ROMA-LEICESTER. “Storia di ieri”, riflessioni del giorno dopo…
Percorro viale dei Gladiatori con anomala tranquillità. Sono certo, caso più unico che raro, che la Roma sia già in finale.
Questa certezza non me la dà il pur meraviglioso stadio; né la squadra, guidata da un grande capitano e che dispone anche di un signor centravanti.
Questa serenità me la offre l’uomo seduto in panchina.
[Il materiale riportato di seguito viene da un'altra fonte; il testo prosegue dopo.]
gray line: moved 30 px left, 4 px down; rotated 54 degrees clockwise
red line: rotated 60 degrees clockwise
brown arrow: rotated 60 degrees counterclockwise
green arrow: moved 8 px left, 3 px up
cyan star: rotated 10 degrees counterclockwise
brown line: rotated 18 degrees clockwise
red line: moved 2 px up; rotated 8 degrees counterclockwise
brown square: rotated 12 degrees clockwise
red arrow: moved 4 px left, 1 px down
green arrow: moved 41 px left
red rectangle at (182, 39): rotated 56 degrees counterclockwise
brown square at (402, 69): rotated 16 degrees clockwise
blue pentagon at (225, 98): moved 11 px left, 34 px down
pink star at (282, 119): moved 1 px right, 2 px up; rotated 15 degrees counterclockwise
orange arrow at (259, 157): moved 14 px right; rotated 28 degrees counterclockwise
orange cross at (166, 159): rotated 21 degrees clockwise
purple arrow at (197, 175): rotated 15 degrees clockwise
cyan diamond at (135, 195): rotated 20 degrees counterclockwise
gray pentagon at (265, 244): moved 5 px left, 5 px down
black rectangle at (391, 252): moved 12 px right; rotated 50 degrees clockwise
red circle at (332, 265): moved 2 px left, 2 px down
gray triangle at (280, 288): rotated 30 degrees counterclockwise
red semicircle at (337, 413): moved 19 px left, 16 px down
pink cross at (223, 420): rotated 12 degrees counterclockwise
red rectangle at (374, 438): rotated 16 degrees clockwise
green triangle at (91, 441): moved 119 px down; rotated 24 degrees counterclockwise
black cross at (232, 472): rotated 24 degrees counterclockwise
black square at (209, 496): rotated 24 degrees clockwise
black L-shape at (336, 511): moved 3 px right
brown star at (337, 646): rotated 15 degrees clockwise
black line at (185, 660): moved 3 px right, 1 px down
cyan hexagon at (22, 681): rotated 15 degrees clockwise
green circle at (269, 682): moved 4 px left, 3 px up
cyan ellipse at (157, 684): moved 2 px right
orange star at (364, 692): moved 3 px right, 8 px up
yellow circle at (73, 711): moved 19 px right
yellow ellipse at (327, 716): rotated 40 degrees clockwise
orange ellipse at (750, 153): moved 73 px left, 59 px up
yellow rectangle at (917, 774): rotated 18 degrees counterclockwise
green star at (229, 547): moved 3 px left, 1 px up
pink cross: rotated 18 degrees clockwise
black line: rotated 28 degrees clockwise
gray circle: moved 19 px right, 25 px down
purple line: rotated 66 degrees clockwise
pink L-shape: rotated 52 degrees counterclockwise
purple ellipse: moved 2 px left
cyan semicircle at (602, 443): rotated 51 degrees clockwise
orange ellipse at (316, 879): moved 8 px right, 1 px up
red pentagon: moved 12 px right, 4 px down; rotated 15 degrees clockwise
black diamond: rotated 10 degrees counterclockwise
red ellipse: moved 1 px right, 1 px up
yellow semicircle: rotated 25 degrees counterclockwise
Quello che ho sempre ritenuto l’unica opzione della Roma per tornare a competere.
I giallorossi segnano, ancora una volta, sfruttando una palla inattiva: pensare che, nel corso dell’anno, far goal così è stato oggetto di critica per sottolineare la mancanza di “bel gioco”…
Un colpo di testa impressionante di Abraham: subito il pensiero è andato a Pruzzo.
É il goal qualificazione, per una Roma che concede nulla a un avversario ben messo in campo, cui non basta l’elevatissimo ritmo-Premier League.
Nella gara perfetta, una menzione speciale per Smalling, monumentale nel doppio confronto.
Per il resto, è tutto Mourinho e il suo staff: nel far scorrere i minuti e intervallare i cambi per spezzare il gioco; nell’istruzione ai raccattapalle nel quarto d’ora finale; nella carica che dà a Veretout, entrando letteralmente in campo dopo un fallo guadagnato dal francese.
Tutto ciò è molto più importante dell’offrire calcio-champagne: in una realtà non avvezza al successo, c’è bisogno del leader che viva per la vittoria.